Tuesday, October 19, 2010

THE GRAPES OF WRATH

Mercury Theatre Company at the Mercury Theatre Colchester

18.10.10




It's twenty years now since Galati's dramatisation of this Steinbeck classic hit the National Theatre's stage. Like the novel, it remains as strong as ever, and as relevant, with the little people powerless against the elements and financial institutions.

Tony Casement's epic production [three hours including the interval] is set on a boarded floor, with a revolve, with broken boards upright behind to form an arena. Dust drifts in, 'hung like fog', together with three musicians, whose contribution as actors, narrators, underscorers, and still, silent witnesses will be vital to the play.

Tim Treslove's fallen preacher is discovered on. His noble sinner, one of many religious echoes in the piece, was a memorable creation, human, yet a hero. His meeting with Tom [Gary Shelford] begins the narrative; he confesses and hears confession, and twice offers himself as a sacrifice. Shelford, too, was outstanding as the son who returns from jail to find his home abandoned, and who eventually leads his folks to a new life in California. His determination, and his deep-seated violence, were eloquently expressed in a corner-stone performance. The other central figure, who, like Tom, never loses a naïve optimism and the will to go on, was Ma, Nicky Goldie. Two moments will stay with me from her wonderful embodiment of this warm-hearted matriarch: her dumbfounded shock when she sees her son return, and her desperate strength after Grandma's death on the journey.

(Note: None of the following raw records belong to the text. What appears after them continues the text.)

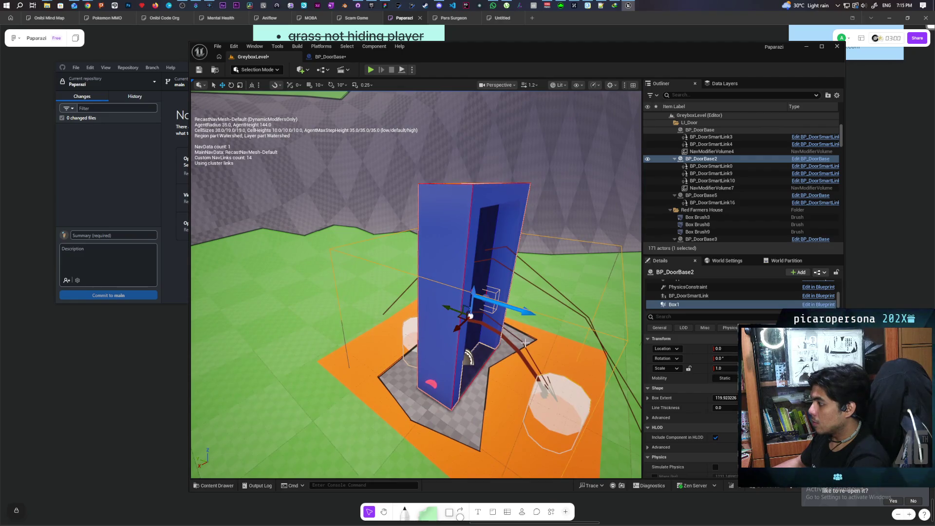
pyautogui.press('ctrl+s')
pyautogui.scroll(-5, 536, 360)
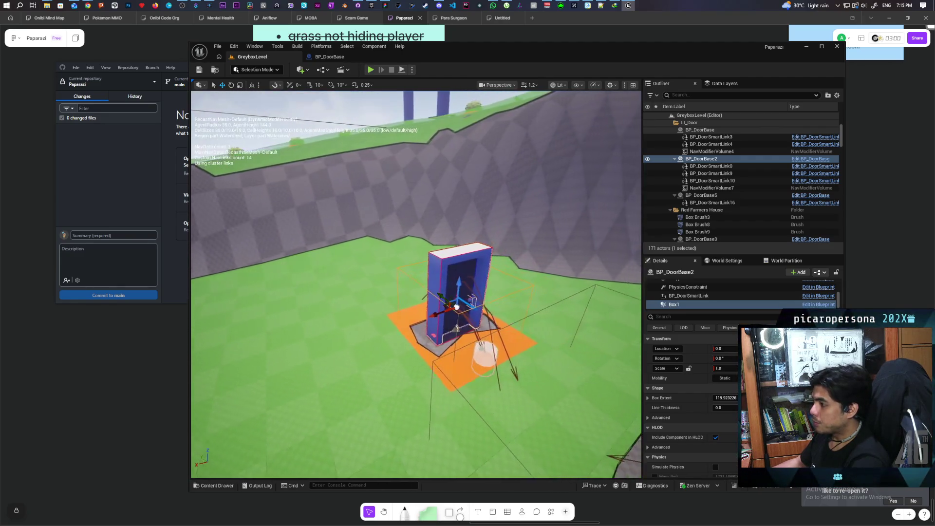
pyautogui.moveTo(438, 341); pyautogui.dragTo(483, 358)
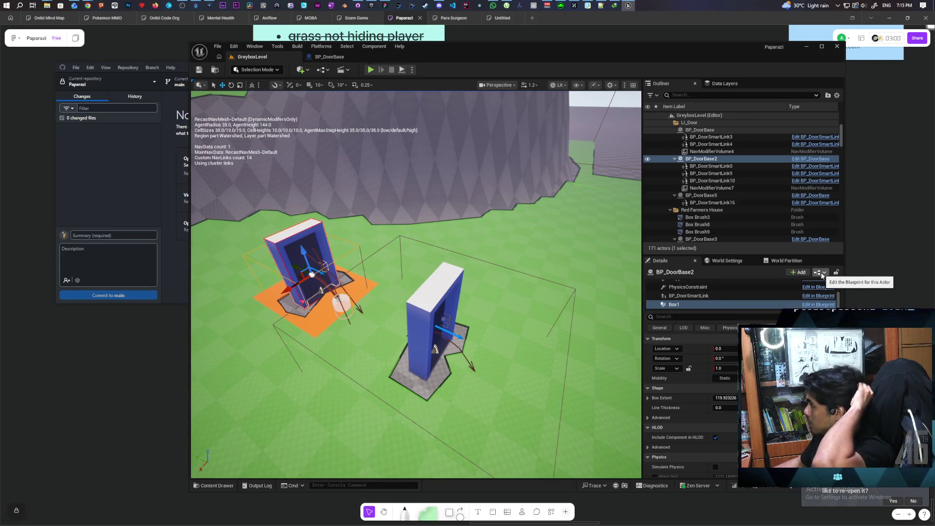
# Step: Apply the placed door's instance changes to the BP_DoorBase blueprint
pyautogui.click(823, 276)
pyautogui.click(848, 316)
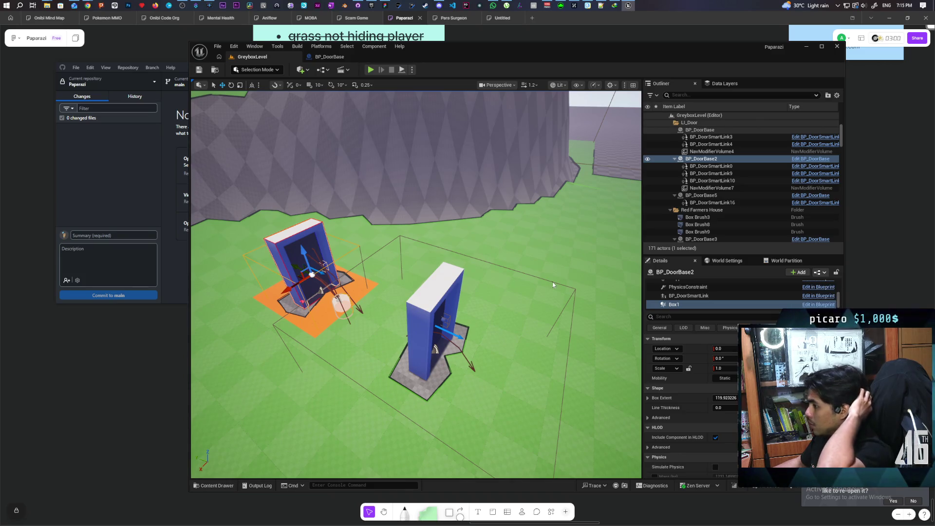
pyautogui.moveTo(496, 232); pyautogui.dragTo(483, 222)
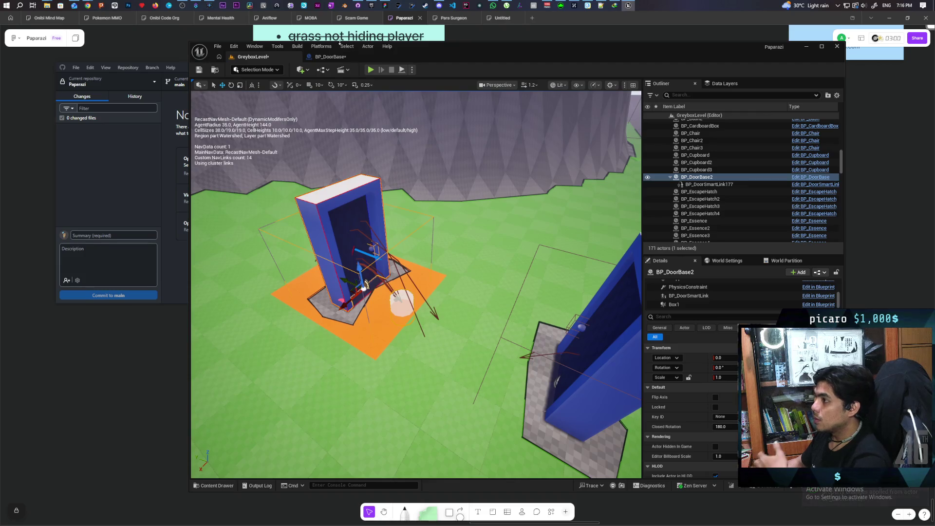
# Step: Make BP_DoorBase Box1 a dynamic obstacle with Area Class Override NavArea_Obstacle, not the system default
pyautogui.click(331, 56)
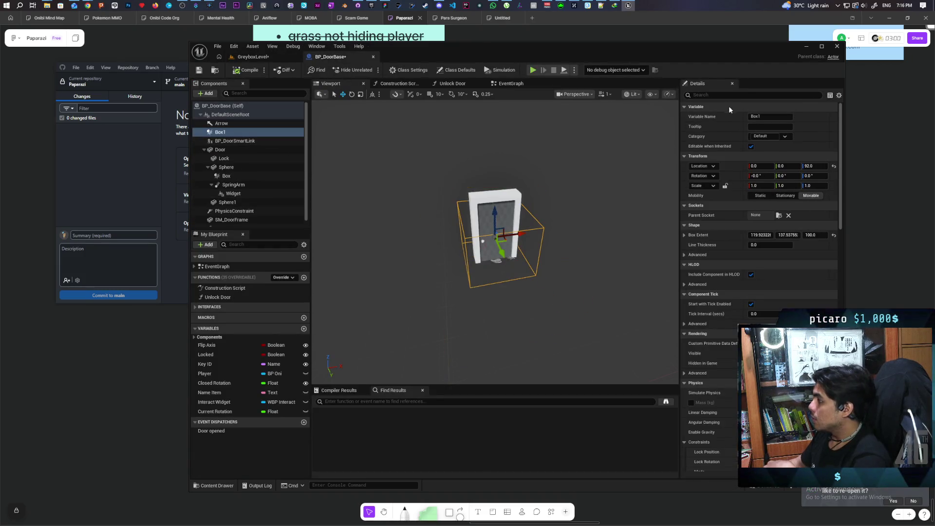
pyautogui.write('coll')
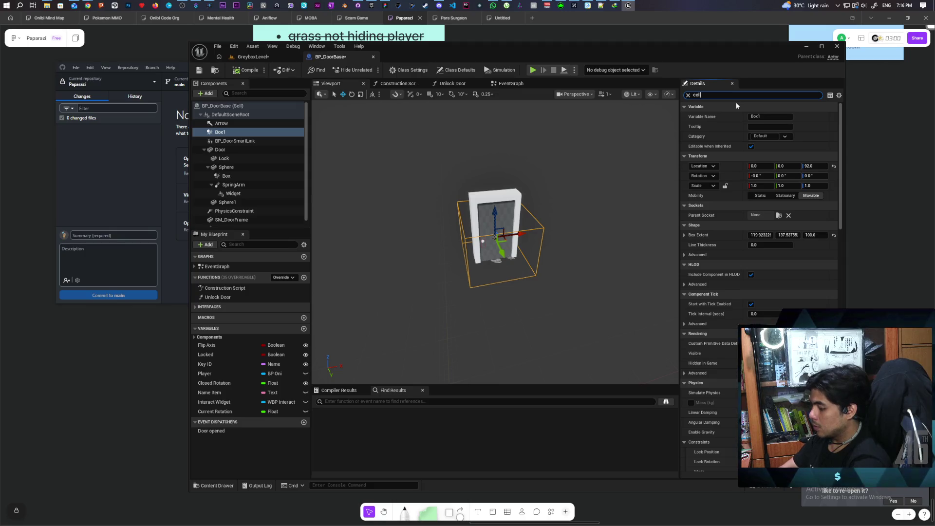
pyautogui.write('i')
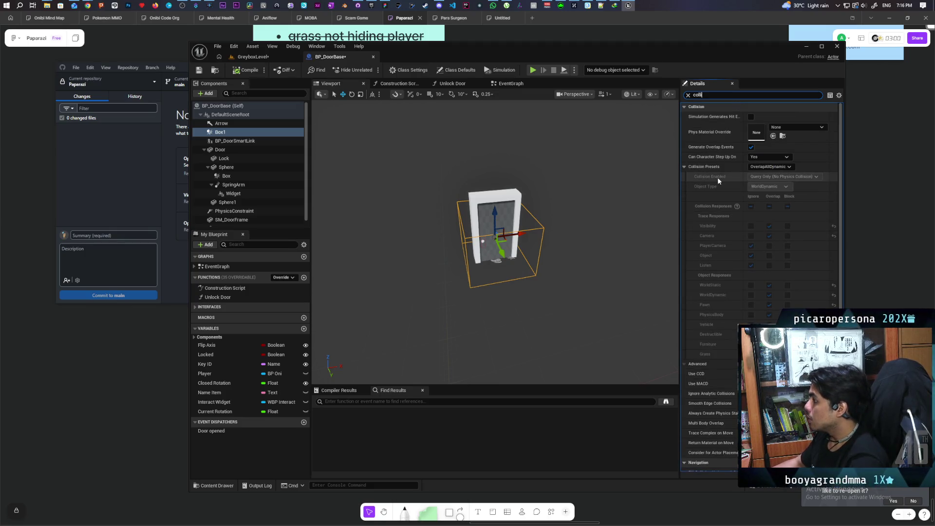
pyautogui.scroll(-1, 723, 220)
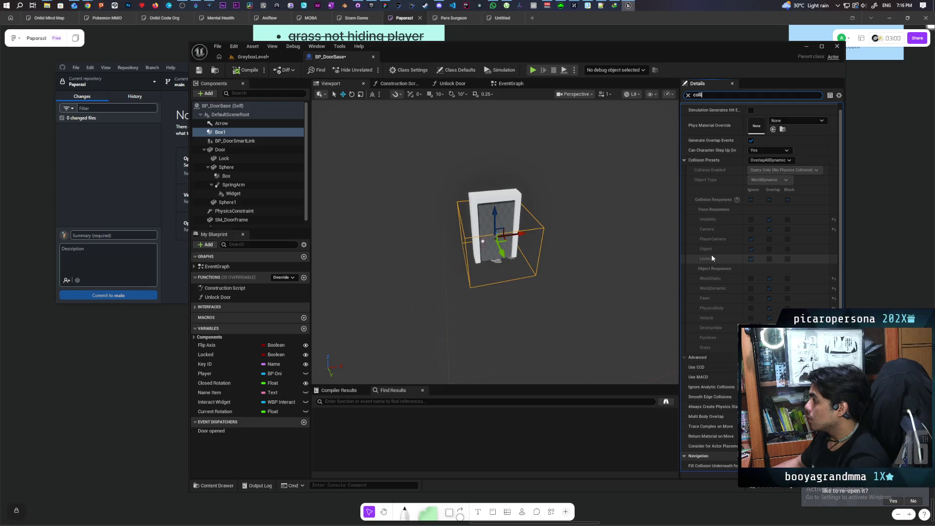
pyautogui.scroll(1, 712, 258)
pyautogui.write('na')
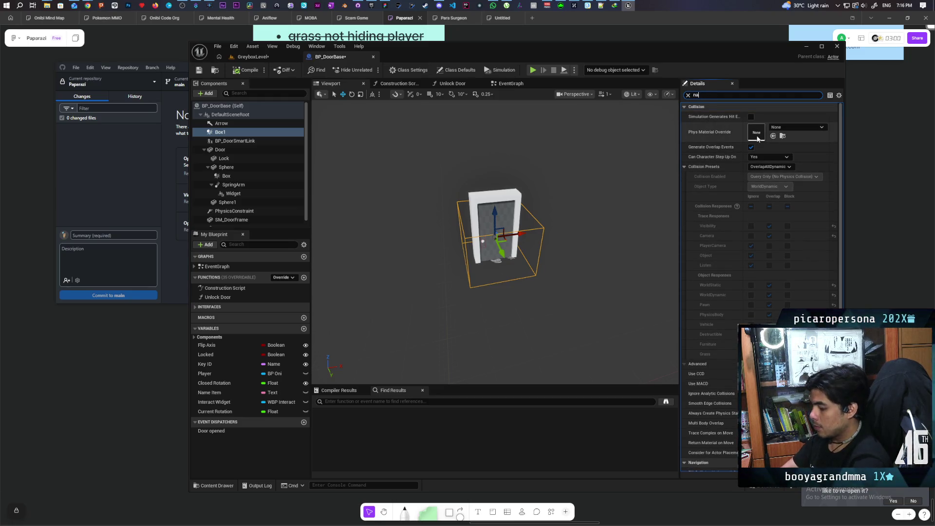
pyautogui.write('v')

Among a large cast there were several familiar Company faces, and countless telling characterizations. Roger-Delves-Broughton's weary Pa, Adrian Stokes' Grandpa - “ a heller yet” - Keith Dunphy's simple-minded Noah, who cannot bring himself to leave the river, Emily Woodward's Rose of Sharon, and Ignatius Anthony as Uncle John, obsessed by sin and guilt. Christopher Staines left his place in the band to give a performance of distilled despair and bitterness as the Man Going Back.

As in last year's site-specific Depot, there was also a horde of Community Actors, who filled the stage at key dramatic moments. Like the thrilling off-stage chorus as they marched on for the first time, the teeming masses caught up in the catastrophe.
The staging was simple, but the groupings were always effective. Maybe the truck [ingeniously constructed from the Joads' furniture] travelled a little too long on the revolve, but we also had a grave, and two water scenes, the second an apocalyptic flood. The barn dance, in the relative comfort of Weedpatch, was moving, too.

Like Steinbeck's “march and symphony” novel, the play ends with a mythic, heart-stopping scene in the barn. Music, lighting, the Old Master stage picture, and of course the performances, all came together to marvellous effect, and sent us out shattered into the clear air of Colchester.